Researchers have documented several pathologies in VAE training, including posterior collapse (where the latent variable is ignored), the trade-off between reconstruction quality and prior-matching, and difficulty modelling sharp high-frequency detail. Variants such as Beta-VAE, free-bits training, and hybrid VAE/GAN approaches mitigate but do not fully resolve these issues. Despite their limitations, VAEs remain a foundational tool in the generative modelling toolkit and a frequent starting point for research and education.

References

  1. Kingma, D. P. and Welling, M. (2013). Auto-Encoding Variational Bayes. arXiv:1312.6114.

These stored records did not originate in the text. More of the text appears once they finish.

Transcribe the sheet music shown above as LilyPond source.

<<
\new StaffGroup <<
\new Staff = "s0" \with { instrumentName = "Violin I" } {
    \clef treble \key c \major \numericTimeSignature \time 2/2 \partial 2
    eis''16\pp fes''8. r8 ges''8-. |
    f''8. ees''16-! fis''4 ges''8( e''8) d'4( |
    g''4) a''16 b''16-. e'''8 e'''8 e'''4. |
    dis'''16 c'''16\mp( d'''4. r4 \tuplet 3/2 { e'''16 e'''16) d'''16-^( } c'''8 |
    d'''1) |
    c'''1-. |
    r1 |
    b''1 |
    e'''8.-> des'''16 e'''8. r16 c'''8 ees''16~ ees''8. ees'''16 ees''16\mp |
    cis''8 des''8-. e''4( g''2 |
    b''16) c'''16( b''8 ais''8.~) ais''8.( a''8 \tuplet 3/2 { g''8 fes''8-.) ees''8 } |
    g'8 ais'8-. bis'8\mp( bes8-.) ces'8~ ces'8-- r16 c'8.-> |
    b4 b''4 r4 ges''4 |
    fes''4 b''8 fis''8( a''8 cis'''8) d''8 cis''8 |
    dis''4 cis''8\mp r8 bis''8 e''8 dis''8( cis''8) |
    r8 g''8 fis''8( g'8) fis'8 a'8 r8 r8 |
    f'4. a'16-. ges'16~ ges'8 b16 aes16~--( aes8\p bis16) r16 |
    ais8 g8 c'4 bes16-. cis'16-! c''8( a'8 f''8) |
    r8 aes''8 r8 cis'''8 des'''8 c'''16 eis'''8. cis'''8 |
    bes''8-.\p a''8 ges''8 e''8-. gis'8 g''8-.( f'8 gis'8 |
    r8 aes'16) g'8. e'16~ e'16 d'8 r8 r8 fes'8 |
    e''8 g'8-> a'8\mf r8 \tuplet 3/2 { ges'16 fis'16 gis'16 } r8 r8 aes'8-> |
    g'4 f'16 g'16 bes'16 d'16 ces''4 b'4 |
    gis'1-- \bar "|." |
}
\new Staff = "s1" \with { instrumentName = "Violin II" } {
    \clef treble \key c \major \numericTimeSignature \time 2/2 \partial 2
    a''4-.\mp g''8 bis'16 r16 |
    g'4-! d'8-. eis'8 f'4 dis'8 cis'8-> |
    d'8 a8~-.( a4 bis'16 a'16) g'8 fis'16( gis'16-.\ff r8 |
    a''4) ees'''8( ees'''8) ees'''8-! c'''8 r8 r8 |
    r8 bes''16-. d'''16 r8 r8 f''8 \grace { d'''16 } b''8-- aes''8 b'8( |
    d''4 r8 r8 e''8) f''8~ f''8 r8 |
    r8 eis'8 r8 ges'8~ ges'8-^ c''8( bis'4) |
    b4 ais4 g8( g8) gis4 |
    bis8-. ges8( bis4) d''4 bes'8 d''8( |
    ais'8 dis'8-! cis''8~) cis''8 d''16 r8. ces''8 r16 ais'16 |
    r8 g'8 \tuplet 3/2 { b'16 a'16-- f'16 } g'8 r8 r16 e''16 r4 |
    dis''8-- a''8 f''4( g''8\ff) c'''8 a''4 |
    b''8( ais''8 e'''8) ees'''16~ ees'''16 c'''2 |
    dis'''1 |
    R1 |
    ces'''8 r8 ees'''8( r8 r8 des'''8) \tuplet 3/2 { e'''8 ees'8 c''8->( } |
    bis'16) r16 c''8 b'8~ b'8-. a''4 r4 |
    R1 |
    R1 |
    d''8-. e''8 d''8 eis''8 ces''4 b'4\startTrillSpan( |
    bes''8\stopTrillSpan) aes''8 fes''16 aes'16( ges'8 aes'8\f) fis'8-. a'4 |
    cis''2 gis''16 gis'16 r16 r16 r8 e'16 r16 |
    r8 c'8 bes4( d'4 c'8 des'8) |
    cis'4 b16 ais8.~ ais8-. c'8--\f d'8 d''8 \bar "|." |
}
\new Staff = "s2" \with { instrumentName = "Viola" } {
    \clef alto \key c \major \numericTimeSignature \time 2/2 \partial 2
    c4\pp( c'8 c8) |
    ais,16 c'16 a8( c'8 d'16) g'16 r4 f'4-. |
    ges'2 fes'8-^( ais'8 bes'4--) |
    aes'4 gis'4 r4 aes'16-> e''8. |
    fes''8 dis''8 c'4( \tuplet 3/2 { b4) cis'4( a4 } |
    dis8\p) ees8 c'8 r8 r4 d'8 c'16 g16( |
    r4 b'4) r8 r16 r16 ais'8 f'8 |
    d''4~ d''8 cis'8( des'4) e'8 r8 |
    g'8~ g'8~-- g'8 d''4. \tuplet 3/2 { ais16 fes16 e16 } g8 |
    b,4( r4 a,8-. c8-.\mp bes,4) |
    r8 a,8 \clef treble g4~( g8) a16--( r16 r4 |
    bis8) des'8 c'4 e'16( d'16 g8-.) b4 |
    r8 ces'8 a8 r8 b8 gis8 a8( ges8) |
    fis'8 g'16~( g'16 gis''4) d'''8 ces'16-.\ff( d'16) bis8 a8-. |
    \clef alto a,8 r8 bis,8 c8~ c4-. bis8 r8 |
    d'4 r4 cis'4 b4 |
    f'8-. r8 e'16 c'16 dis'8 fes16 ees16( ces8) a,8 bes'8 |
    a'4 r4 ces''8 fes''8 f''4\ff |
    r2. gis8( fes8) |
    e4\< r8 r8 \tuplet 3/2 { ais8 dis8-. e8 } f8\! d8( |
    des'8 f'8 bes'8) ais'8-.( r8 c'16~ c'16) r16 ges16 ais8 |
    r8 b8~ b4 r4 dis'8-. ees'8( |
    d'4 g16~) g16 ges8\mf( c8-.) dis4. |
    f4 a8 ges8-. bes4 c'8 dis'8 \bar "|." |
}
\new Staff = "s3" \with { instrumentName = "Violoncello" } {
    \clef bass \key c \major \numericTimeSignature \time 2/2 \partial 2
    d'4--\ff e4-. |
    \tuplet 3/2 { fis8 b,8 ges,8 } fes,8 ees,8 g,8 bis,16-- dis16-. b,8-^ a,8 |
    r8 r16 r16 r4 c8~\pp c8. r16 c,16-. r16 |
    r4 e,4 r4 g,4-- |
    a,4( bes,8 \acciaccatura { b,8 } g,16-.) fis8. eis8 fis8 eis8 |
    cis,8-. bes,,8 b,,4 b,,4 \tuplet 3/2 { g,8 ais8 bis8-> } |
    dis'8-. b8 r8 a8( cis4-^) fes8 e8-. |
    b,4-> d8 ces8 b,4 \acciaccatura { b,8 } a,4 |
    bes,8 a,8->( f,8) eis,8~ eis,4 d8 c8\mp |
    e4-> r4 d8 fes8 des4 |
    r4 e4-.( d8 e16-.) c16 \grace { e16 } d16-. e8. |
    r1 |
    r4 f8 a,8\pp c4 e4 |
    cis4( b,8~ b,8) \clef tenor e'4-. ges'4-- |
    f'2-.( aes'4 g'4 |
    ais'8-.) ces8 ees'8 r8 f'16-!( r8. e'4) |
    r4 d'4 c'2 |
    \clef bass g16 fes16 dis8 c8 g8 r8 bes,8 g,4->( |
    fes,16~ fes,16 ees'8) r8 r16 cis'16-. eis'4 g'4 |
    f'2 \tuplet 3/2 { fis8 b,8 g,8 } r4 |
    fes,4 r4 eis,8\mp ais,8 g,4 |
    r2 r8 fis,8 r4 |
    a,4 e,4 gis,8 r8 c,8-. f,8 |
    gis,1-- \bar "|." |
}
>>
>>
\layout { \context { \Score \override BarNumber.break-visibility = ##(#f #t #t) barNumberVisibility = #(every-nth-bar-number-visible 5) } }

  2. Rezende, D. J., Mohamed, S., and Wierstra, D. (2014). Stochastic Backpropagation and Approximate Inference in Deep Generative Models. ICML.
  3. van den Oord, A., Vinyals, O., and Kavukcuoglu, K. (2017). Neural Discrete Representation Learning. NeurIPS.
  4. Kingma, D. P. and Welling, M. (2019). An Introduction to Variational Autoencoders. Foundations and Trends in Machine Learning.